- League: ASEAN Basketball League
- Sport: Basketball
- Duration: 2 January – 15 March 2023
- Teams: 8

Invitational
- Top seed: Saigon Heat

ABL Finals
- Champions: Hong Kong Eastern
- Runners-up: Saigon Heat
- Finals MVP: Tonny Trocha-Morelos

Seasons
- ← 2019–20

= 2023 ABL Invitational =

The 2023 ABL Invitational was an invitational tournament held by the ASEAN Basketball League. The elimination round tipped off on 2 January in Singapore, before moving to 3 other host countries. The tournament ended with the finals played from 3 to 15 March.
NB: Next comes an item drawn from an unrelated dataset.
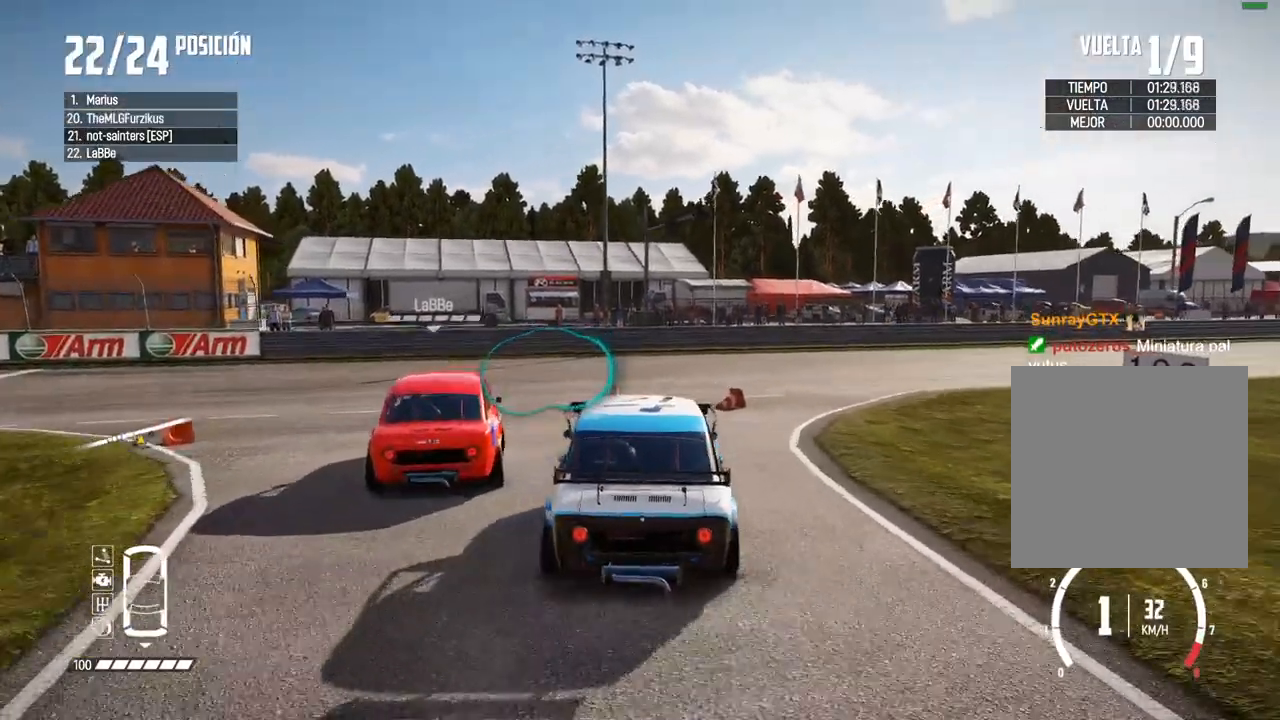
{"buttons": [], "left_stick": "left", "right_stick": "center", "events": [[200, "left_stick", "center"], [250, "left_stick", "left"], [333, "R2", "up"]]}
The 2023 Invitational featured eight teams from the region.

Intended to signify the return of the ABL, it ended up being the last tournament the league held before FIBA dropped support for the league, leaving its future uncertain.

==Teams==
===Changes from 2019–20 season===

New teams:
- Bangkok Tigers
- Louvre Surabaya
- NS Matrix Deers
- Zamboanga Valientes

Did not participate:
- Alab Pilipinas
- Formosa Dreamers
- Kuala Lumpur Dragons
- Macau Wolf Warriors
- Mono Vampire
- Taipei Fubon Braves

===Personnel===

| Team | Head coach |
|---|---|
| THA Bangkok Tigers | THA Jakkraphan Chupthaisong |
| HKG Hong Kong Eastern | CRO Željko Pavličević |
| IDN Louvre Surabaya | PHI Jomar Tierra |
| MAC Macau Black Bears | CAN Charles Dubé-Brais |
| MYS NS Matrix Deers | PHI Jeff Viernes |
| VIE Saigon Heat | USA Matthew Van Pelt |
| SIN Singapore Slingers | SIN Neo Beng Siang |
| PHI Zamboanga Valientes | PHI Expedito De Los Santos |

===Imports===
All teams can register a maximum of 3 foreigners and 1 heritage player. The salary cap for the foreign players is set at US$ 20,000 per month.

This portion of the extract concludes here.